• SET EXERCISE:
Keep the pictures out and restate every record exactly.

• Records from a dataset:
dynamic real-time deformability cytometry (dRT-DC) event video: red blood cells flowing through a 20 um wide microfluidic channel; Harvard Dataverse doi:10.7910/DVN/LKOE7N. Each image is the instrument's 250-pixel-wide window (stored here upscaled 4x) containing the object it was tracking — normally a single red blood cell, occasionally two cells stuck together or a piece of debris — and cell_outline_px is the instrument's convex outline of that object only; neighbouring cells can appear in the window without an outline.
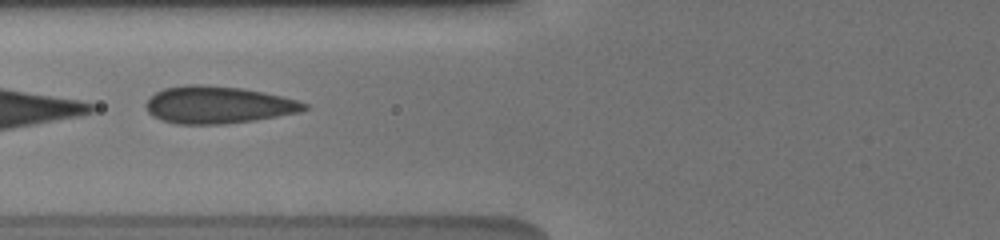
{"species": "human", "species_latin": "Homo sapiens", "temperature_condition": "cold", "stored_images_in_passage": 25, "camera_frame_rate_fps": 3000, "um_per_image_px": 0.085, "donor": {"sex": "male"}, "frame": {"image": 1, "passage_image": 20, "time_ms": 8.0, "image_size_px": [1000, 240], "cell_outline_px": [[308, 108], [300, 112], [252, 120], [224, 124], [176, 124], [160, 120], [152, 116], [148, 112], [144, 104], [156, 92], [164, 88], [184, 84], [200, 84], [244, 88], [264, 92], [296, 100], [308, 104]], "centroid_in_image_um": [18.49, 8.91], "position_along_channel_um": 107.3, "area_um2": 34.39}}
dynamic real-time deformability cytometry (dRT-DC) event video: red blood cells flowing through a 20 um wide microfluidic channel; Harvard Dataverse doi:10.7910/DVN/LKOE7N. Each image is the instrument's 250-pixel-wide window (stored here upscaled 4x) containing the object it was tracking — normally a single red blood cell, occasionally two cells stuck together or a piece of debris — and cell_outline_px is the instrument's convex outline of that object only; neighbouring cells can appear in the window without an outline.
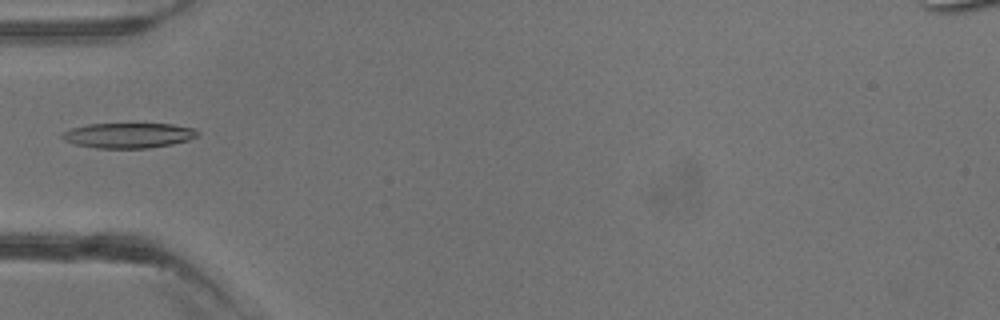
{"species": "common noctule bat (a hibernating species)", "species_latin": "Nyctalus noctula", "temperature_condition": "warm", "stored_images_in_passage": 4, "camera_frame_rate_fps": 3000, "um_per_image_px": 0.085, "animal": {"sex": "male", "body_mass_g": 13.3}, "frame": {"image": 1, "passage_image": 4, "time_ms": 3.667, "image_size_px": [1000, 320], "cell_outline_px": [[200, 132], [196, 136], [188, 140], [172, 144], [148, 148], [96, 148], [76, 144], [64, 140], [60, 136], [64, 132], [72, 128], [88, 124], [172, 124], [196, 128]], "centroid_in_image_um": [10.95, 11.5], "position_along_channel_um": 74.1, "area_um2": 19.77}}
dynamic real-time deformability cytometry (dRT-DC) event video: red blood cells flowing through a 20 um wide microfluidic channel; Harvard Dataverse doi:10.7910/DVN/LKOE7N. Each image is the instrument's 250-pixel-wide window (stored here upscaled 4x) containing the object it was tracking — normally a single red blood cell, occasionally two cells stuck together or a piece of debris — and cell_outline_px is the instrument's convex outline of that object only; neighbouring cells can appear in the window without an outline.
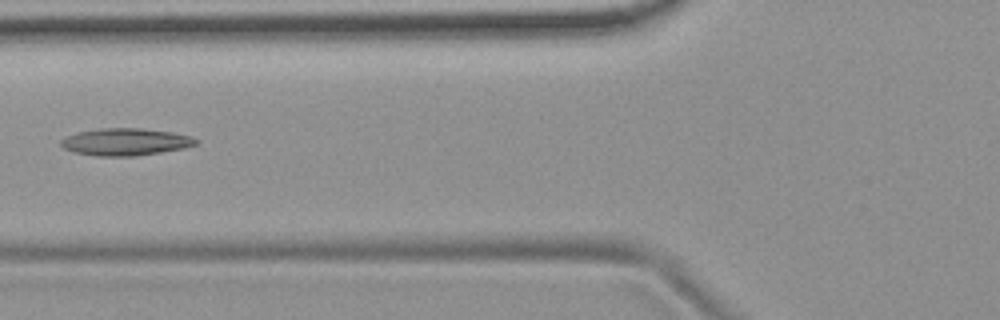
{"species": "common noctule bat (a hibernating species)", "species_latin": "Nyctalus noctula", "temperature_condition": "room temperature", "stored_images_in_passage": 6, "camera_frame_rate_fps": 3000, "um_per_image_px": 0.085, "animal": {"sex": "female", "body_mass_g": 19.9}, "frame": {"image": 1, "passage_image": 6, "time_ms": 6.667, "image_size_px": [1000, 320], "cell_outline_px": [[200, 144], [184, 148], [136, 156], [100, 156], [76, 152], [64, 148], [60, 144], [60, 140], [76, 132], [100, 128], [140, 128], [172, 132], [192, 136], [200, 140]], "centroid_in_image_um": [10.72, 12.05], "position_along_channel_um": 115.1, "area_um2": 21.44}}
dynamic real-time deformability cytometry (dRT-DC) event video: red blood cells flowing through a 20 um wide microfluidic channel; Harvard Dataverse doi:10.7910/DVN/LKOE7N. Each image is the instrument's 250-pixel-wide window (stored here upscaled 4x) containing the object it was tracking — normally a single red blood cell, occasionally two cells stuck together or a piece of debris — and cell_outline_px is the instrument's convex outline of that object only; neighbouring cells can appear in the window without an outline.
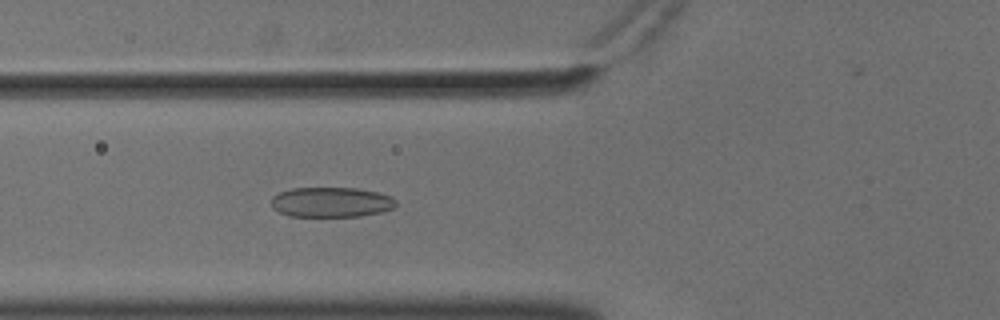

• OUTPUT BELOW:
dynamic real-time deformability cytometry (dRT-DC) event video: red blood cells flowing through a 20 um wide microfluidic channel; Harvard Dataverse doi:10.7910/DVN/LKOE7N. Each image is the instrument's 250-pixel-wide window (stored here upscaled 4x) containing the object it was tracking — normally a single red blood cell, occasionally two cells stuck together or a piece of debris — and cell_outline_px is the instrument's convex outline of that object only; neighbouring cells can appear in the window without an outline.
{"species": "human", "species_latin": "Homo sapiens", "temperature_condition": "cold", "stored_images_in_passage": 25, "camera_frame_rate_fps": 3000, "um_per_image_px": 0.085, "donor": {"sex": "male"}, "frame": {"image": 1, "passage_image": 20, "time_ms": 8.0, "image_size_px": [1000, 240], "cell_outline_px": [[308, 108], [300, 112], [252, 120], [224, 124], [176, 124], [160, 120], [152, 116], [148, 112], [144, 104], [156, 92], [164, 88], [184, 84], [200, 84], [244, 88], [264, 92], [296, 100], [308, 104]], "centroid_in_image_um": [18.49, 8.91], "position_along_channel_um": 107.3, "area_um2": 34.39}}
dynamic real-time deformability cytometry (dRT-DC) event video: red blood cells flowing through a 20 um wide microfluidic channel; Harvard Dataverse doi:10.7910/DVN/LKOE7N. Each image is the instrument's 250-pixel-wide window (stored here upscaled 4x) containing the object it was tracking — normally a single red blood cell, occasionally two cells stuck together or a piece of debris — and cell_outline_px is the instrument's convex outline of that object only; neighbouring cells can appear in the window without an outline.
{"species": "common noctule bat (a hibernating species)", "species_latin": "Nyctalus noctula", "temperature_condition": "warm", "stored_images_in_passage": 4, "camera_frame_rate_fps": 3000, "um_per_image_px": 0.085, "animal": {"sex": "male", "body_mass_g": 13.3}, "frame": {"image": 1, "passage_image": 4, "time_ms": 3.667, "image_size_px": [1000, 320], "cell_outline_px": [[200, 132], [196, 136], [188, 140], [172, 144], [148, 148], [96, 148], [76, 144], [64, 140], [60, 136], [64, 132], [72, 128], [88, 124], [172, 124], [196, 128]], "centroid_in_image_um": [10.95, 11.5], "position_along_channel_um": 74.1, "area_um2": 19.77}}
dynamic real-time deformability cytometry (dRT-DC) event video: red blood cells flowing through a 20 um wide microfluidic channel; Harvard Dataverse doi:10.7910/DVN/LKOE7N. Each image is the instrument's 250-pixel-wide window (stored here upscaled 4x) containing the object it was tracking — normally a single red blood cell, occasionally two cells stuck together or a piece of debris — and cell_outline_px is the instrument's convex outline of that object only; neighbouring cells can appear in the window without an outline.
{"species": "common noctule bat (a hibernating species)", "species_latin": "Nyctalus noctula", "temperature_condition": "room temperature", "stored_images_in_passage": 6, "camera_frame_rate_fps": 3000, "um_per_image_px": 0.085, "animal": {"sex": "female", "body_mass_g": 19.9}, "frame": {"image": 1, "passage_image": 6, "time_ms": 6.667, "image_size_px": [1000, 320], "cell_outline_px": [[200, 144], [184, 148], [136, 156], [100, 156], [76, 152], [64, 148], [60, 144], [60, 140], [76, 132], [100, 128], [140, 128], [172, 132], [192, 136], [200, 140]], "centroid_in_image_um": [10.72, 12.05], "position_along_channel_um": 115.1, "area_um2": 21.44}}
dynamic real-time deformability cytometry (dRT-DC) event video: red blood cells flowing through a 20 um wide microfluidic channel; Harvard Dataverse doi:10.7910/DVN/LKOE7N. Each image is the instrument's 250-pixel-wide window (stored here upscaled 4x) containing the object it was tracking — normally a single red blood cell, occasionally two cells stuck together or a piece of debris — and cell_outline_px is the instrument's convex outline of that object only; neighbouring cells can appear in the window without an outline.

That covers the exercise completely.